Repasa el ejemplo de Cristo, desde la cuna de Belén hasta el trono del Calvario.
Considera su abnegación, sus privaciones: hambre, sed, fatiga, calor, sueño, malos tratos,
incomprensiones, lágrimas...; y su alegría de salvar a la humanidad entera. Me gustaría que
ahora grabaras hondamente en tu cabeza y en tu corazón —para que lo medites muchas
veces, y lo traduzcas en consecuencias prácticas— aquel resumen de San Pablo, cuando
invitaba a los de Éfeso a seguir sin titubeos los pasos del Señor: sed imitadores de Dios, ya
que sois sus hijos muy queridos, y proceded con amor, a ejemplo de lo que Cristo nos amó y
se ofreció a sí mismo a Dios en oblación y hostia de olor suavísimo (Ef 5, 1-2).
Jesús se entregó a Sí mismo, hecho holocausto por amor. Y tú, discípulo de Cristo; tú,
hijo predilecto de Dios; tú, que has sido comprado a precio de Cruz; tú también debes estar
dispuesto a negarte a ti mismo (Amigos de Dios, nn. 128-129).
La sal de la tierra
En el Sermón de la Montaña, después de las bienaventuranzas, Jesús compara a los
creyentes con la sal de la tierra y la luz del mundo.

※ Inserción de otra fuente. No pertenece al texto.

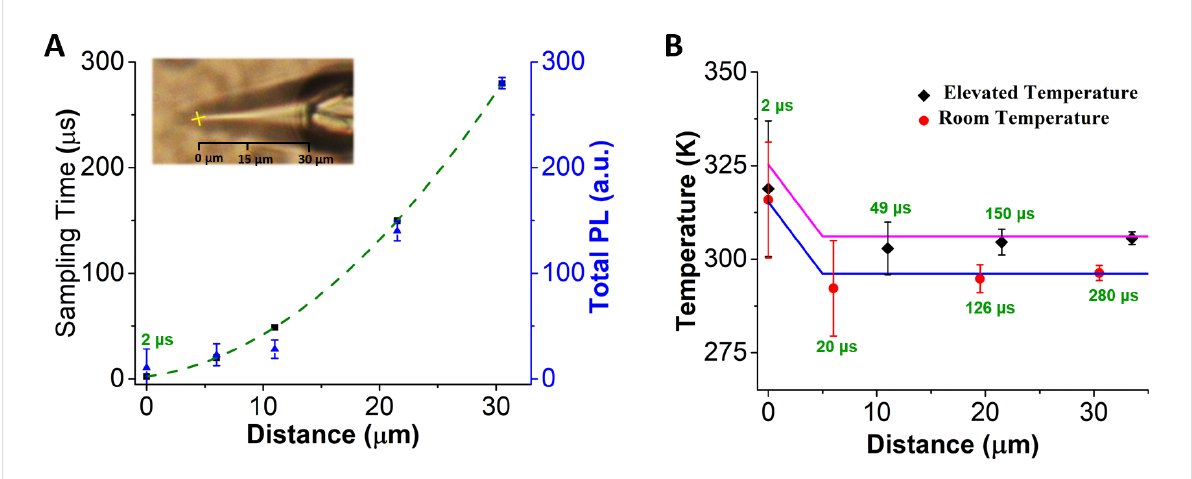
Figure 7: (A) Plot of sampling time and total photoluminescence intensity of UCNPs versus distance from the tip of a Taylor cone ( x tip = 0). Both sampling time and intensity follow an r 2 -dependence along the jet where r is the radius of the cross section perpendicular to x . Distance x and radius r are related by r = x tan θ where θ is the Taylor cone angle. The sampling time reduces to 2 μ s at the tip. (B) A plot of temperature calculated along the trajectory of a Taylor cone at room temperature (296 K) and at elevated temperature (306 K). The sampling time at a given distance is indicated in the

Comentando estas palabras, san Juan
Crisóstomo resaltaba la relación entre los dos pasajes: «el que es manso, modesto,
misericordioso y justo, no encierra para sí solo estas virtudes, sino que hace que estas bellas
fuentes se derramen también copiosamente para provecho de los demás. Del mismo modo,
el limpio de corazón y el pacífico, y el que es perseguido por causa de la verdad, para común
utilidad dispone también su vida» (San Juan Crisóstomo, In Matthaeum homiliae, 15, 7).
Quien sigue a Cristo, encuentra la felicidad; y de modo natural, procura difundirla: el
Maestro pasa, una y otra vez, muy cerca de nosotros. Nos mira... Y si le miras, si le
escuchas, si no le rechazas, Él te enseñará cómo dar sentido sobrenatural a todas tus
acciones... Y entonces tú también sembrarás, donde te encuentres, consuelo y paz y alegría
(Via Crucis, VIII estación, punto 4).